Abstract: We consider a class of birth-and-death processes describing a population made of $d$ sub-populations of different types which interact with one another. The state space is $\mathbb{Z}+^d$ (unbounded). We assume that the population goes almost surely to extinction, so that the unique stationary distribution is the Dirac measure at the origin. These processes are parametrized by a scaling parameter $K$ which can be thought as the order of magnitude of the total size of the population at time $0$. For any fixed finite time span, it is well-known that such processes, when renormalized by $K$, are close, in the limit $K\to+\infty$, to the solutions of a certain differential equation in $\mathbb{R}+^d$ whose vector field is determined by the birth and death rates. We consider the case where there is a unique attractive fixed point (off the boundary of the positive orthant) for the vector field (while the origin is repulsive).

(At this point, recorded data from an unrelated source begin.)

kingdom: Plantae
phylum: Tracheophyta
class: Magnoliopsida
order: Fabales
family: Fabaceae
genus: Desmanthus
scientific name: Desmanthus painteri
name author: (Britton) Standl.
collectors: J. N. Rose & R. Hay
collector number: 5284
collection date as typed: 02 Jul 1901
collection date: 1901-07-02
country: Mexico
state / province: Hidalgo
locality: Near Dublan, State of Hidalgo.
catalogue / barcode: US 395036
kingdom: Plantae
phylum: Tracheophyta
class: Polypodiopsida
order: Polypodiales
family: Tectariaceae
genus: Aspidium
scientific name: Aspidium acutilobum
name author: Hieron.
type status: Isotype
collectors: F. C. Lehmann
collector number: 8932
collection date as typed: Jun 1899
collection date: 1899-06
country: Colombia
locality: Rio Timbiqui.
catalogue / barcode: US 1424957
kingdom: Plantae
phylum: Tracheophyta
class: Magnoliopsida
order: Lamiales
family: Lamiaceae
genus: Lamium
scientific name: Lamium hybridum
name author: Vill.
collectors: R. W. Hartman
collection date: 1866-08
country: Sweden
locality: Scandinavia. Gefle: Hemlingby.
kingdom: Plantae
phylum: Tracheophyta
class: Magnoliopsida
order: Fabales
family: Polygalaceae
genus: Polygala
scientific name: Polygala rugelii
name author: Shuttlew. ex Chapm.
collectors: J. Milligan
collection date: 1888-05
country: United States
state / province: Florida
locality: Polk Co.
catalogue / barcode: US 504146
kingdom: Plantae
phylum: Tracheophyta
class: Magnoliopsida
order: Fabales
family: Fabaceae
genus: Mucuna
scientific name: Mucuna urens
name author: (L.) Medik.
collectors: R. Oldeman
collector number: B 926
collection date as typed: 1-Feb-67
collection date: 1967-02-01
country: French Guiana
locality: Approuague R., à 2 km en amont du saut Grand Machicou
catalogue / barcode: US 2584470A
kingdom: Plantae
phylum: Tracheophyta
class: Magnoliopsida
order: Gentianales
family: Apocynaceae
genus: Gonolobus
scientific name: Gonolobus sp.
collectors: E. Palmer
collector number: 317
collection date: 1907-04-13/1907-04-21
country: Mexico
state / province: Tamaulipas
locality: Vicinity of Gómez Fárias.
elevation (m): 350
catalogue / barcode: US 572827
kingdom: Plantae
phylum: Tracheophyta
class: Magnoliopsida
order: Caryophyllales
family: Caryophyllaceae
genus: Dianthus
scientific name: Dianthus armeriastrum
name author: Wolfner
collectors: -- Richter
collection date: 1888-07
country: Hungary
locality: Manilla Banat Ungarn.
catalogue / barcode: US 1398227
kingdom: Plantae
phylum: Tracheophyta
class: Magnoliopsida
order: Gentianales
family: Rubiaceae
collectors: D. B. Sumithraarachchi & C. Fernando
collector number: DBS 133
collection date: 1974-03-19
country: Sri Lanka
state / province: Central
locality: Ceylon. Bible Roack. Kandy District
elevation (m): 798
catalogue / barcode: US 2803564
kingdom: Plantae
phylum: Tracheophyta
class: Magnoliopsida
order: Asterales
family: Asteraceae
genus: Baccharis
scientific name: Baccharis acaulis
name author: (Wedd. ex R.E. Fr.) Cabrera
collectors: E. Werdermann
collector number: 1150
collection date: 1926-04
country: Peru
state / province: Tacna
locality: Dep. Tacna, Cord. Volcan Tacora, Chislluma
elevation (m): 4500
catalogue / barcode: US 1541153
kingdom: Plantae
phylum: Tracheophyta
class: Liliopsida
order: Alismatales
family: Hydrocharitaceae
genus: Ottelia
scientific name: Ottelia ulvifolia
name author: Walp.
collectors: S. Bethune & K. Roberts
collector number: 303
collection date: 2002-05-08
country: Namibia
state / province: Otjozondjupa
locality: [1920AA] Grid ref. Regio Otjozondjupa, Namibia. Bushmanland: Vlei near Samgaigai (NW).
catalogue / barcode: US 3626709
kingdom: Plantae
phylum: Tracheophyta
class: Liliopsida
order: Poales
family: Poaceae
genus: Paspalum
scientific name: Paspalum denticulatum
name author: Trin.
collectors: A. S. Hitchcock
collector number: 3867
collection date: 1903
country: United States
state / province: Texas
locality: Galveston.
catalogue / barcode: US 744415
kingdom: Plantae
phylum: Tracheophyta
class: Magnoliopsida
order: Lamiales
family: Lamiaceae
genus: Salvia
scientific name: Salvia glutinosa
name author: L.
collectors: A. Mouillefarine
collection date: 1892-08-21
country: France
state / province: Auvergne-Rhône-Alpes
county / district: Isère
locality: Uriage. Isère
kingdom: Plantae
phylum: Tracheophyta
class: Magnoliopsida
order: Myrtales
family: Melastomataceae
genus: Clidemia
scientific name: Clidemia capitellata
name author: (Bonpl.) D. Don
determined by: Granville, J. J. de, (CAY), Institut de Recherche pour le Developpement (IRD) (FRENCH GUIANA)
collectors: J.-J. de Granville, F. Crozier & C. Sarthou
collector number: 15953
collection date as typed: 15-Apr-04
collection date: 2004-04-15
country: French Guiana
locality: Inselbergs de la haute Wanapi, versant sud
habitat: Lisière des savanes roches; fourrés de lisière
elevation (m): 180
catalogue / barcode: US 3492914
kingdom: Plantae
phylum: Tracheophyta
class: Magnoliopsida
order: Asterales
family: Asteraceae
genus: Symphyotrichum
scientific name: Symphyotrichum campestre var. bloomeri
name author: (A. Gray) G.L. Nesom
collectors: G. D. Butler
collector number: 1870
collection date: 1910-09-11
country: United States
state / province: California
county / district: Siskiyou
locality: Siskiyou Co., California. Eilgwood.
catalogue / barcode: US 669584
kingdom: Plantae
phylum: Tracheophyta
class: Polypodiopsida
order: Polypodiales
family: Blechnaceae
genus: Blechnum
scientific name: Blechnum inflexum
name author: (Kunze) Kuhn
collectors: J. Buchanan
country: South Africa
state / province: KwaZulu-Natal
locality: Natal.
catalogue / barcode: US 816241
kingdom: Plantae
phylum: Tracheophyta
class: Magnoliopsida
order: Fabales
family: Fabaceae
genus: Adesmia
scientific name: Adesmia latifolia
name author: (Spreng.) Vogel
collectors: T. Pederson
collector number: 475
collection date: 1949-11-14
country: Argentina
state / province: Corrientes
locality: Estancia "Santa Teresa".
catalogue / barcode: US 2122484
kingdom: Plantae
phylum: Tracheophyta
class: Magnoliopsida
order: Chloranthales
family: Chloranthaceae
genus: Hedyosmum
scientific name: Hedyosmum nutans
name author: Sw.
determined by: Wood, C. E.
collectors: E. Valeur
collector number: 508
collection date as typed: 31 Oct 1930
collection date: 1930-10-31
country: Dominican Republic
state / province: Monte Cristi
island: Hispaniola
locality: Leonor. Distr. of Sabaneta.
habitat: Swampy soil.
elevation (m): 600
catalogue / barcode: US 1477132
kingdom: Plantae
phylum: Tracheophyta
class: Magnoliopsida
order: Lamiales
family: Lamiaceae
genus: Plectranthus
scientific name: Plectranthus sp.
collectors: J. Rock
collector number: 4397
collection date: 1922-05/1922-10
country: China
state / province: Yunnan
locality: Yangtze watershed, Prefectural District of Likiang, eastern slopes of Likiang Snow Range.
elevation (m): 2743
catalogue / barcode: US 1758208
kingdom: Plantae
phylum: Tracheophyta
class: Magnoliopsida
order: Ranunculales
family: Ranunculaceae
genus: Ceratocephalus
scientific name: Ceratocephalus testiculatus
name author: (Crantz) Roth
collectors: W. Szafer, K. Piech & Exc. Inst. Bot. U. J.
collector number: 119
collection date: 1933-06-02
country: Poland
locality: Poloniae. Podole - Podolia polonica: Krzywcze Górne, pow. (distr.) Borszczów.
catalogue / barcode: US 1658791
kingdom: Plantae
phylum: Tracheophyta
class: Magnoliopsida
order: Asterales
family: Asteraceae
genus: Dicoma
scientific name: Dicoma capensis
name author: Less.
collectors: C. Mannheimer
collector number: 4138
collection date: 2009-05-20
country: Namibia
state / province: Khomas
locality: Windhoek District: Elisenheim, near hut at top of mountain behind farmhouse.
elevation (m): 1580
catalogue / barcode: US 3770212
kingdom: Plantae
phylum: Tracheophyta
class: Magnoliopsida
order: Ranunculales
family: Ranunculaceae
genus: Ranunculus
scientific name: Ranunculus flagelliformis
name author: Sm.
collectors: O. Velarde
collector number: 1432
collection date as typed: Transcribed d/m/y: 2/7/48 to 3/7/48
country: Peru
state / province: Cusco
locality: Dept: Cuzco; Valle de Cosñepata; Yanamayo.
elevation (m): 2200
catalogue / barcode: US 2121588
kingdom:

What is expected is that, for $K$ large, the process will stay in the vicinity of the fixed point for a very long time before being absorbed at the origin. To precisely describe this behavior, we prove the existence of a quasi-stationary distribution (qsd). In fact, we establish a bound for the total variation distance between the process conditioned to non-extinction before time $t$ and the qsd. This bound is exponentially small in $t$, for $t\gg \log K$. As a by-product, we obtain an estimate for the mean time to extinction in the qsd. We also quantify how close is the law of the process (not conditioned to non-extinction) either to the Dirac measure at the origin or to the qsd, for times much larger than $\log K$ and much smaller than the mean time to extinction, which is exponentially large as a function of $K$. Let us stress that we are interested in what happens for finite $K$. We obtain results much beyond what large deviation techniques could provide.